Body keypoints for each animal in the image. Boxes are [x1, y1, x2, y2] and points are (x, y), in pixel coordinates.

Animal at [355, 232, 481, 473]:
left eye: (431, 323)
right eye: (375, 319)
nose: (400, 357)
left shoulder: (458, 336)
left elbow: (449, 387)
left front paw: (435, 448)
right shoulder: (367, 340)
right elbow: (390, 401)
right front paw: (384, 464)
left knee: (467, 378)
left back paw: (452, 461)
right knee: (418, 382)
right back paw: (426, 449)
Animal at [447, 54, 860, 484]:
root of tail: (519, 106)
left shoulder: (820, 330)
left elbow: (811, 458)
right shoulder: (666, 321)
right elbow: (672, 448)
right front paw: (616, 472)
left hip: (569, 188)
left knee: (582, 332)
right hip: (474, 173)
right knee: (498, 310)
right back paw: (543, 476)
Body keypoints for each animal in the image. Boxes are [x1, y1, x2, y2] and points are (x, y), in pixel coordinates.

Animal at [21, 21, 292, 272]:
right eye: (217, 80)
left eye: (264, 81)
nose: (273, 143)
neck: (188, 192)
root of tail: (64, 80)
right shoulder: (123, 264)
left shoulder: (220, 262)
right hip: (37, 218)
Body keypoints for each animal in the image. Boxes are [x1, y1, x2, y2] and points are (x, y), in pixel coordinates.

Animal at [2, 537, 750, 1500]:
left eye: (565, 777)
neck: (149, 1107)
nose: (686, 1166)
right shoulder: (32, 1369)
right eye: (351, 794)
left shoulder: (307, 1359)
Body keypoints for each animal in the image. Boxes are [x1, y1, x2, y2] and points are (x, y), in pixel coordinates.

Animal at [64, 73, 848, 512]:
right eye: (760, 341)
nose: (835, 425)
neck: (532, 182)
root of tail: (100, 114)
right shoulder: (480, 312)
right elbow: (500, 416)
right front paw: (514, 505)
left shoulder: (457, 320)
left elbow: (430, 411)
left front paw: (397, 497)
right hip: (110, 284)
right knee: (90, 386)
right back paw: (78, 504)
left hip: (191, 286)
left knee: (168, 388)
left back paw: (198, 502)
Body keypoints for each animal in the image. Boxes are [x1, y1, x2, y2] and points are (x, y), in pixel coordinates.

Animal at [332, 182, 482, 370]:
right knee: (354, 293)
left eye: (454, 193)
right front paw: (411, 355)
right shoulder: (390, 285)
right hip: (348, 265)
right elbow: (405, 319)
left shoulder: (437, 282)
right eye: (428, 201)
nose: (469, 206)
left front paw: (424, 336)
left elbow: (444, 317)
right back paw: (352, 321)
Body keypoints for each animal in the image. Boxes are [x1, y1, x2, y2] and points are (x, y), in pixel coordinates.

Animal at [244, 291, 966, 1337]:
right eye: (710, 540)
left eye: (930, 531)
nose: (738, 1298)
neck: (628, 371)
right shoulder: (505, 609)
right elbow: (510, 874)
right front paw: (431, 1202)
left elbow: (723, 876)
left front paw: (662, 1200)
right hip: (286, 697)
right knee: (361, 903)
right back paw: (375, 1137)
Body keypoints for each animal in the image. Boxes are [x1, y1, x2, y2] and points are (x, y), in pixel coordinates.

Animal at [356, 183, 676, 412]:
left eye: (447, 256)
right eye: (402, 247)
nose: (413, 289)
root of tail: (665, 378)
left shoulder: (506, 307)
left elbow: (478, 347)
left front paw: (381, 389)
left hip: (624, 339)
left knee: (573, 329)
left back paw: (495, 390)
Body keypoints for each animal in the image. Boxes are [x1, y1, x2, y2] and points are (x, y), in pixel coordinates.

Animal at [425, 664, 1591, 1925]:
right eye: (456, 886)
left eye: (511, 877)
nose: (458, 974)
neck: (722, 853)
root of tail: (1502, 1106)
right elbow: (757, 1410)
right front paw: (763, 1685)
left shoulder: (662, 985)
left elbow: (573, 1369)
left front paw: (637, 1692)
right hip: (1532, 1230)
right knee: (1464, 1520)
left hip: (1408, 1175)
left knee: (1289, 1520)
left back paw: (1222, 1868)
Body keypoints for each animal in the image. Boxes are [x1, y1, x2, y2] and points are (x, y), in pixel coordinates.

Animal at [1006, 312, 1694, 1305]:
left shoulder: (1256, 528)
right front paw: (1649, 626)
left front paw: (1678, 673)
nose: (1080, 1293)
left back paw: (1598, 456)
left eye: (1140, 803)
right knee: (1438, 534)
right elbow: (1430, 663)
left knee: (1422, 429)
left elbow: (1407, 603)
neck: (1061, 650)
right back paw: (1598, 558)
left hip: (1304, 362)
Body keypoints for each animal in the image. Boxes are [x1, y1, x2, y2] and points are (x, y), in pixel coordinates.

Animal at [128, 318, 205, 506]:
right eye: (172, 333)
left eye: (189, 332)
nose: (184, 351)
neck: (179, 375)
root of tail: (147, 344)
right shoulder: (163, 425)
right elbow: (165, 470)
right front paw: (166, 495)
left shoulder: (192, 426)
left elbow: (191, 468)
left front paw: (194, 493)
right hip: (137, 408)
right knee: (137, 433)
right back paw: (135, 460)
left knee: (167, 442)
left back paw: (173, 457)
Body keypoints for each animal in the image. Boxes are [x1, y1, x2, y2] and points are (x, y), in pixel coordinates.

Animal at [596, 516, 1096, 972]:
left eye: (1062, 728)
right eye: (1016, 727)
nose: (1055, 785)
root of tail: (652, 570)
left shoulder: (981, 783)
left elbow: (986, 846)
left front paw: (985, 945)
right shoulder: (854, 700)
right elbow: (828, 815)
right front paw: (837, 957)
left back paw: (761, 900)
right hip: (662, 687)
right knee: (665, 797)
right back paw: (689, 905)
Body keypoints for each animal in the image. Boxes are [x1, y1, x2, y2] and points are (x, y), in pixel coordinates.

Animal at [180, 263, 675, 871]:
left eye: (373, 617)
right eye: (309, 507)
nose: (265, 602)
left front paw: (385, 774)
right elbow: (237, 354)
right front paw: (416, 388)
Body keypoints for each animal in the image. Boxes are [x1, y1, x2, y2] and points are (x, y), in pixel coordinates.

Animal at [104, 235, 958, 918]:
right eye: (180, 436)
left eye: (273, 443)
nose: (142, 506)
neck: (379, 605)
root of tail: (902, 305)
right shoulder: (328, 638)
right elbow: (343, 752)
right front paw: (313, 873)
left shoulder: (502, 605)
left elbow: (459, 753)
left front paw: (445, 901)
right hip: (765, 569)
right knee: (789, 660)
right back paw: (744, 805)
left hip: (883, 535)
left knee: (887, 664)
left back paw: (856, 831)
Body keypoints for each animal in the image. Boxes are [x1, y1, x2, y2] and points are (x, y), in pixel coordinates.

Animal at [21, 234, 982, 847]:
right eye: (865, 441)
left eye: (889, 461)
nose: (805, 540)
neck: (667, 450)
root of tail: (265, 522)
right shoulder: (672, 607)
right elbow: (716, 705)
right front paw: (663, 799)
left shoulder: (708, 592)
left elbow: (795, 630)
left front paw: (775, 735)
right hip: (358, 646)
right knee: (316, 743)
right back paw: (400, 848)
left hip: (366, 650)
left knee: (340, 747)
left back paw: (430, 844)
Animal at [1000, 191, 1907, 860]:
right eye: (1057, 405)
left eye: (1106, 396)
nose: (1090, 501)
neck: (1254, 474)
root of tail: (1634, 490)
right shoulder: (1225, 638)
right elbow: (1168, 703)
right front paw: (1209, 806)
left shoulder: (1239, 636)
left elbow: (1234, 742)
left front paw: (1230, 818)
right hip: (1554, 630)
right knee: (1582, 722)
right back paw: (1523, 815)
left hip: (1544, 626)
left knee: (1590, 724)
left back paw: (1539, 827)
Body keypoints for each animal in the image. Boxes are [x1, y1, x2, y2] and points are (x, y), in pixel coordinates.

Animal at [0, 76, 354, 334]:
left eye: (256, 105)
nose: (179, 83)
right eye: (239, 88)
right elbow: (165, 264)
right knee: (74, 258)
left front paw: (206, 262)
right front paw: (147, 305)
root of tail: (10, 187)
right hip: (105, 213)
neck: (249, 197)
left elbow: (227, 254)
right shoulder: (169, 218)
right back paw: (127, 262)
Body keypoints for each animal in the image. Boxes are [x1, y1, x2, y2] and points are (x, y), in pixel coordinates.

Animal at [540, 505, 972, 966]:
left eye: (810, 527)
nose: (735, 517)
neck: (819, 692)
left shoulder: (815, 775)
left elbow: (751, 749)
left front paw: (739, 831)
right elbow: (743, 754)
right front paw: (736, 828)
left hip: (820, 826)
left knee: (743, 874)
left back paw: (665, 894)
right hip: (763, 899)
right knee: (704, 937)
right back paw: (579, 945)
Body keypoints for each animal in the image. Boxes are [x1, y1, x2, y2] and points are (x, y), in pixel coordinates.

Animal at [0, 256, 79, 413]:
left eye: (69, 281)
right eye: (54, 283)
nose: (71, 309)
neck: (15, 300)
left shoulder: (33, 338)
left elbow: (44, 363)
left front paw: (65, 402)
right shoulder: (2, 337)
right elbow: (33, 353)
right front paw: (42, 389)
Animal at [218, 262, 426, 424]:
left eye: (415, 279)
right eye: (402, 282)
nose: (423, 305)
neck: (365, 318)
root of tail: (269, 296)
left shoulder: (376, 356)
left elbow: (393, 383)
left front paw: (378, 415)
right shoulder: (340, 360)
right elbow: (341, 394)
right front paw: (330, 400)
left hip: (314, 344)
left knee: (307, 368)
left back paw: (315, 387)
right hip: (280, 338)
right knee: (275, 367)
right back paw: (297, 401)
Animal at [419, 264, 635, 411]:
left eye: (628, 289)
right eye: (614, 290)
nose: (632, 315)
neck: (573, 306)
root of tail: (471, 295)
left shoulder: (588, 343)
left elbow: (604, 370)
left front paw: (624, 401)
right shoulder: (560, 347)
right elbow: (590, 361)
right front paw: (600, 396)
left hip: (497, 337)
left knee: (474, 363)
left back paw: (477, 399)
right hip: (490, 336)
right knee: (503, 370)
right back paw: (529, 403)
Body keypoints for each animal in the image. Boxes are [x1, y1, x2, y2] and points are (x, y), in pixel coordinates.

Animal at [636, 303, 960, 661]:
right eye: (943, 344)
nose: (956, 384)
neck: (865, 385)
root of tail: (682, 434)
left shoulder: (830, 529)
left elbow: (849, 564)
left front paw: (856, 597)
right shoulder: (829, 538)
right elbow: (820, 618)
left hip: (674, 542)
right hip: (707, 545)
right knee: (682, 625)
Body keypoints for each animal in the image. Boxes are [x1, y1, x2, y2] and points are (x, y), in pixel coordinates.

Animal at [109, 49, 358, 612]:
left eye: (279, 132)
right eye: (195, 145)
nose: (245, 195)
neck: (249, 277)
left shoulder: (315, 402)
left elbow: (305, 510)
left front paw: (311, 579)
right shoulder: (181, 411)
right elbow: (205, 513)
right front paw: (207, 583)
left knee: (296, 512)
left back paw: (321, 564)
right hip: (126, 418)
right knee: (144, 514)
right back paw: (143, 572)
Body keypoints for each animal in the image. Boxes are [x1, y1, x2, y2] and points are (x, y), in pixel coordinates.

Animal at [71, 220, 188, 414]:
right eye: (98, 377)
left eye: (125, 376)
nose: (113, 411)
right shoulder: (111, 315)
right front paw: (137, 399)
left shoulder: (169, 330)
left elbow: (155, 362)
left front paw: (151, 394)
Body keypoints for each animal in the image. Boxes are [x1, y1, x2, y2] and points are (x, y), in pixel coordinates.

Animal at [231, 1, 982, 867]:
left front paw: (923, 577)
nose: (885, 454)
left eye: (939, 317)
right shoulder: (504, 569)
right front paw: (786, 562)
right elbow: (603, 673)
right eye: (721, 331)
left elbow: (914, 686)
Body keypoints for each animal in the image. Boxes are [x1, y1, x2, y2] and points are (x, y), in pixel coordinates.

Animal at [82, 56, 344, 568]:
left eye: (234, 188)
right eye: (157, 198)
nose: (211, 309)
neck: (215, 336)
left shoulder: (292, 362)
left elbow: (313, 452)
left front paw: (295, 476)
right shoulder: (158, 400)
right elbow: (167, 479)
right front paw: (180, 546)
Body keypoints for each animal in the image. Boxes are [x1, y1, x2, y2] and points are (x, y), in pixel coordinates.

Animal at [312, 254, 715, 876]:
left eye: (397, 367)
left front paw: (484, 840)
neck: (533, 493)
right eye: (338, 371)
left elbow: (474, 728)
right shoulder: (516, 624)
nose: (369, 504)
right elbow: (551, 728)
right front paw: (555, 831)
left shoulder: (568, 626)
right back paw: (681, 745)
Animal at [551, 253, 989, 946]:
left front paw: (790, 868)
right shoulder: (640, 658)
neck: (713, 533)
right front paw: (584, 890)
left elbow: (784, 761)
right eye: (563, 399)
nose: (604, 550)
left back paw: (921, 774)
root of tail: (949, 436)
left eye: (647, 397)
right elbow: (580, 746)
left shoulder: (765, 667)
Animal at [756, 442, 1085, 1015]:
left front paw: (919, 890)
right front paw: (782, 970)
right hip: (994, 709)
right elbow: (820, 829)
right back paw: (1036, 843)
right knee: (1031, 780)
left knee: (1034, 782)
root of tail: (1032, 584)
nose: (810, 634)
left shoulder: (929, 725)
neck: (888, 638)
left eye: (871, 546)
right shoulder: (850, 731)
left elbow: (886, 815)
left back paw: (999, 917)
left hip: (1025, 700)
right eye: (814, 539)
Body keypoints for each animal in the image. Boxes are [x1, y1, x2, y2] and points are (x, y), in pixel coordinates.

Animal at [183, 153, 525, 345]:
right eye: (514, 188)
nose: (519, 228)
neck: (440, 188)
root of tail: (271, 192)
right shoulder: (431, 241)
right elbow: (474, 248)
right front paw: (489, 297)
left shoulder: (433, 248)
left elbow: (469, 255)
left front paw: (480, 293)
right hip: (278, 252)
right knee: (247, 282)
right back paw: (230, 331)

- [TASK TO COMPLETE]: Restate word for word the entries above, starting at the line with "left back paw: (665, 894)" and ending at the line with "neck: (365, 318)", inclusive, and no others.

- [RESULT FOR THIS TASK]:
left back paw: (665, 894)
right hip: (763, 899)
right knee: (704, 937)
right back paw: (579, 945)
Body keypoints for each animal in the image. Boxes are [x1, y1, x2, y2] and points are (x, y), in pixel coordinates.

Animal at [0, 256, 79, 413]:
left eye: (69, 281)
right eye: (54, 283)
nose: (71, 309)
neck: (15, 300)
left shoulder: (33, 338)
left elbow: (44, 363)
left front paw: (65, 402)
right shoulder: (2, 337)
right elbow: (33, 353)
right front paw: (42, 389)
Animal at [218, 262, 426, 424]:
left eye: (415, 279)
right eye: (402, 282)
nose: (423, 305)
neck: (365, 318)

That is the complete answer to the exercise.